1. A mesh pouch for holding a surgical implant within a patient's body, the mesh pouch comprising:

a mesh wall that defines an enclosure having an opening at an end of the enclosure, the mesh wall comprising a plurality of pores, wherein each of the plurality of pores is at least 70 microns in diameter; and

a drawstring disposed at a rim of the opening, wherein the drawstring configured to close the opening when drawn so as to prevent the surgical implant from leaving the enclosure.

2. The mesh pouch of claim 1, wherein each of the plurality of pores is at least 800 microns in diameter.

3. The mesh pouch of claim 1, further comprising a strand extending from the mesh wall.

4. The mesh pouch of claim 3, further comprising a needle attached to a terminus of the strand.

5. The mesh pouch of claim 1, further comprising one or more strands extending from the mesh wall, wherein each of the one or more strands is configured to tighten the mesh wall around the surgical implant when pulled.

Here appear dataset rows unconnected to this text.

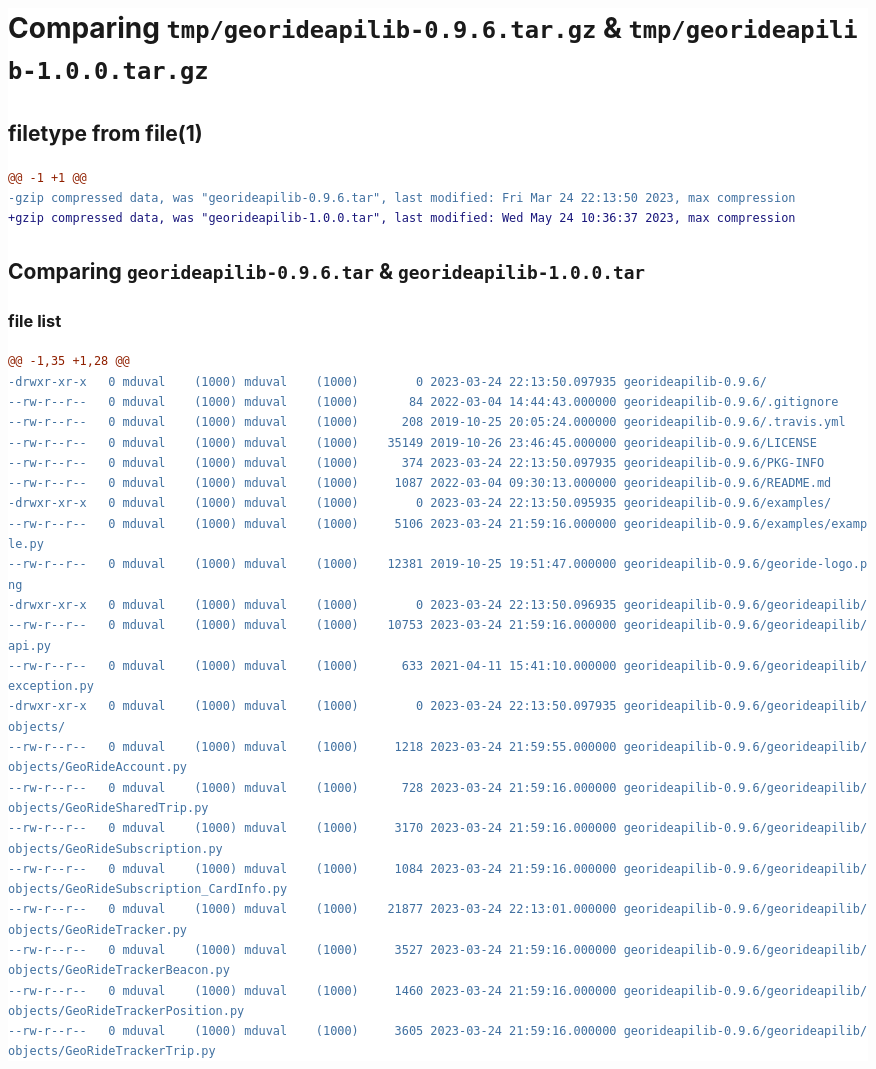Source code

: # Comparing `tmp/georideapilib-0.9.6.tar.gz` & `tmp/georideapilib-1.0.0.tar.gz`

## filetype from file(1)

```diff
@@ -1 +1 @@
-gzip compressed data, was "georideapilib-0.9.6.tar", last modified: Fri Mar 24 22:13:50 2023, max compression
+gzip compressed data, was "georideapilib-1.0.0.tar", last modified: Wed May 24 10:36:37 2023, max compression
```

## Comparing `georideapilib-0.9.6.tar` & `georideapilib-1.0.0.tar`

### file list

```diff
@@ -1,35 +1,28 @@
-drwxr-xr-x   0 mduval    (1000) mduval    (1000)        0 2023-03-24 22:13:50.097935 georideapilib-0.9.6/
--rw-r--r--   0 mduval    (1000) mduval    (1000)       84 2022-03-04 14:44:43.000000 georideapilib-0.9.6/.gitignore
--rw-r--r--   0 mduval    (1000) mduval    (1000)      208 2019-10-25 20:05:24.000000 georideapilib-0.9.6/.travis.yml
--rw-r--r--   0 mduval    (1000) mduval    (1000)    35149 2019-10-26 23:46:45.000000 georideapilib-0.9.6/LICENSE
--rw-r--r--   0 mduval    (1000) mduval    (1000)      374 2023-03-24 22:13:50.097935 georideapilib-0.9.6/PKG-INFO
--rw-r--r--   0 mduval    (1000) mduval    (1000)     1087 2022-03-04 09:30:13.000000 georideapilib-0.9.6/README.md
-drwxr-xr-x   0 mduval    (1000) mduval    (1000)        0 2023-03-24 22:13:50.095935 georideapilib-0.9.6/examples/
--rw-r--r--   0 mduval    (1000) mduval    (1000)     5106 2023-03-24 21:59:16.000000 georideapilib-0.9.6/examples/example.py
--rw-r--r--   0 mduval    (1000) mduval    (1000)    12381 2019-10-25 19:51:47.000000 georideapilib-0.9.6/georide-logo.png
-drwxr-xr-x   0 mduval    (1000) mduval    (1000)        0 2023-03-24 22:13:50.096935 georideapilib-0.9.6/georideapilib/
--rw-r--r--   0 mduval    (1000) mduval    (1000)    10753 2023-03-24 21:59:16.000000 georideapilib-0.9.6/georideapilib/api.py
--rw-r--r--   0 mduval    (1000) mduval    (1000)      633 2021-04-11 15:41:10.000000 georideapilib-0.9.6/georideapilib/exception.py
-drwxr-xr-x   0 mduval    (1000) mduval    (1000)        0 2023-03-24 22:13:50.097935 georideapilib-0.9.6/georideapilib/objects/
--rw-r--r--   0 mduval    (1000) mduval    (1000)     1218 2023-03-24 21:59:55.000000 georideapilib-0.9.6/georideapilib/objects/GeoRideAccount.py
--rw-r--r--   0 mduval    (1000) mduval    (1000)      728 2023-03-24 21:59:16.000000 georideapilib-0.9.6/georideapilib/objects/GeoRideSharedTrip.py
--rw-r--r--   0 mduval    (1000) mduval    (1000)     3170 2023-03-24 21:59:16.000000 georideapilib-0.9.6/georideapilib/objects/GeoRideSubscription.py
--rw-r--r--   0 mduval    (1000) mduval    (1000)     1084 2023-03-24 21:59:16.000000 georideapilib-0.9.6/georideapilib/objects/GeoRideSubscription_CardInfo.py
--rw-r--r--   0 mduval    (1000) mduval    (1000)    21877 2023-03-24 22:13:01.000000 georideapilib-0.9.6/georideapilib/objects/GeoRideTracker.py
--rw-r--r--   0 mduval    (1000) mduval    (1000)     3527 2023-03-24 21:59:16.000000 georideapilib-0.9.6/georideapilib/objects/GeoRideTrackerBeacon.py
--rw-r--r--   0 mduval    (1000) mduval    (1000)     1460 2023-03-24 21:59:16.000000 georideapilib-0.9.6/georideapilib/objects/GeoRideTrackerPosition.py
--rw-r--r--   0 mduval    (1000) mduval    (1000)     3605 2023-03-24 21:59:16.000000 georideapilib-0.9.6/georideapilib/objects/GeoRideTrackerTrip.py
```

6. The mesh pouch of claim 1, wherein the enclosure is spheroid in shape when the mesh wall is fully expanded.

7. The mesh pouch of claim 1, wherein the mesh wall is made of a stretchable material that allows the expansion and contraction of the opening.

8. The mesh pouch of claim 1, wherein the mesh wall is made of a material selected from a group consisting of poly-(p)-dioxanone, poly-trimethylene-carbonate, polyglycolide, P4HB, and fibroin.

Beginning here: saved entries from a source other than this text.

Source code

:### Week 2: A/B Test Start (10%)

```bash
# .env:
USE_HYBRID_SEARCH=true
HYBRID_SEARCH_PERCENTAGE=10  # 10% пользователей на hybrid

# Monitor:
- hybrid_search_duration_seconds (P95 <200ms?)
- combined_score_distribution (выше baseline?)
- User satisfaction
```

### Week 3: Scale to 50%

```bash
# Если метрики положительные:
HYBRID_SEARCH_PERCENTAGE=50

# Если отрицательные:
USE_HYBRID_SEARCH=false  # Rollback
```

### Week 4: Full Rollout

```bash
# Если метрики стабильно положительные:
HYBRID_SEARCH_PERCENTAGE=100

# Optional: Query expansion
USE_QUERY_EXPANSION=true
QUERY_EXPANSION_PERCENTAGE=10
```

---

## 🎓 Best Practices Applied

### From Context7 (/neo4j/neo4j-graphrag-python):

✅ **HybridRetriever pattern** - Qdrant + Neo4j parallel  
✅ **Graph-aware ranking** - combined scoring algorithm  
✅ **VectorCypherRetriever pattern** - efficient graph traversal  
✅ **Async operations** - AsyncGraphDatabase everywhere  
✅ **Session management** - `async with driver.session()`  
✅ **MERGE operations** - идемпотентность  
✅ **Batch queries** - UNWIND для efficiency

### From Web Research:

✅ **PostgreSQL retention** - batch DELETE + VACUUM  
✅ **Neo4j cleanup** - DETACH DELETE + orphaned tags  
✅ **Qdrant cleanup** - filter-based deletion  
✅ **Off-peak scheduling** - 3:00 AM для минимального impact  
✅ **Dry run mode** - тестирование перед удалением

9. The mesh pouch of claim 1, wherein the mesh wall is made of a permanent synthetic material.

10. The mesh pouch of claim 9, wherein the permanent synthetic material is polypropylene, polyester, or expanded polytetrafluoroethylene.

11. A mesh pouch for holding a surgical implant within a patient's body, the mesh pouch comprising:

a mesh wall that defines an enclosure having an opening that, when closed, prevents the surgical implant from leaving the enclosure, the mesh wall comprising a plurality of pores, wherein each of the plurality of pores is at least 70 microns in diameter; and

a strand extending from the mesh wall, wherein the strand is configured to tighten the mesh wall around the surgical implant when pulled.

12. The mesh pouch of claim 11, further comprising a needle attached to a terminus of the strand.

13. The mesh pouch of claim 11, wherein each of the plurality of pores is at least 800 microns in diameter.

14. The mesh pouch of claim 11, further comprising a drawstring configured to close the opening when drawn so as to prevent the surgical implant from leaving the enclosure.